On Monday and Tuesday oil prices continued a five-day climb — at one point touching above $50 a barrel on rising stock markets, the Russian gas shutoff, the Gaza fighting, and hopes that the recession would be over in the second half of 2009. On Wednesday, however, the roof fell in with oil falling over 12 percent, the most in seven years, to settle at $42.63. Very bad US unemployment numbers, the glimmerings of a cease fire in Gaza, an unexpectedly large increase in US stockpiles, and a statement by the Saudis that they would not support an oil embargo to pressure Israel all contributed to the decline.

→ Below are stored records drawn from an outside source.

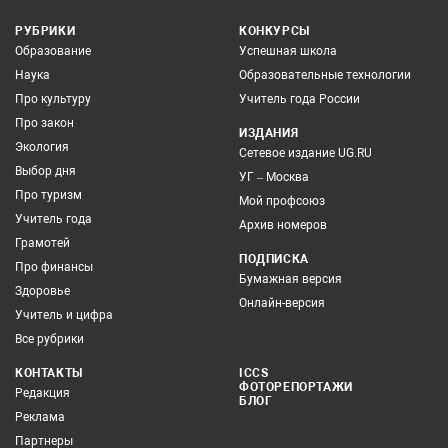
РУБРИКИ
КОНКУРСЫ
Образование
Успешная школа
Наука
Образовательные технологии
Про культуру
Учитель года России
Про закон
ИЗДАНИЯ
Экология
Сетевое издание UG.RU
Выбор дня
УГ – Москва
Про туризм
Мой профсоюз
Учитель года
Архив номеров
Грамотей
ПОДПИСКА
Про финансы
Бумажная версия
Здоровье
Онлайн-версия
Учитель и цифра
Все рубрики
КОНТАКТЫ
ICCS
ФОТОРЕПОРТАЖИ
Редакция
БЛОГ
Реклама
Партнеры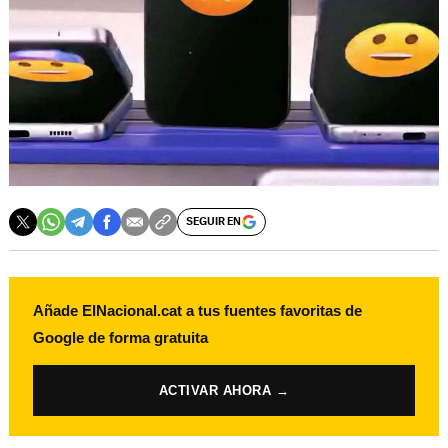
SEGUIR EN
Añade ElNacional.cat a tus fuentes favoritas de
Google de forma gratuita
ACTIVAR AHORA →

Despite market fixation with the rampant demand destruction that is supposed to be going on due to the faltering global economy, the available numbers still suggest a drop in worldwide demand of hundreds of thousands of barrels per day rather than millions. According to the EIA, US consumption continues to inch up slowly and is now only 2.9 percent below the similar four- week period during 2008. US gasoline consumption is now down by only 2.2 percent over last year. US stockpile builds appear to be coming from a reduction in US refining and increased imports of gasoline rather than a massive worldwide glut of oil.

Most OPEC members have announced the details of their production cutbacks to keep in line with recent quotas. In many cases these cutbacks are being confirmed by customers who say they are expecting smaller shipments in coming months. In another month or two the worldwide demand picture should be clearer as total OPEC production cuts approach 4 million b/d.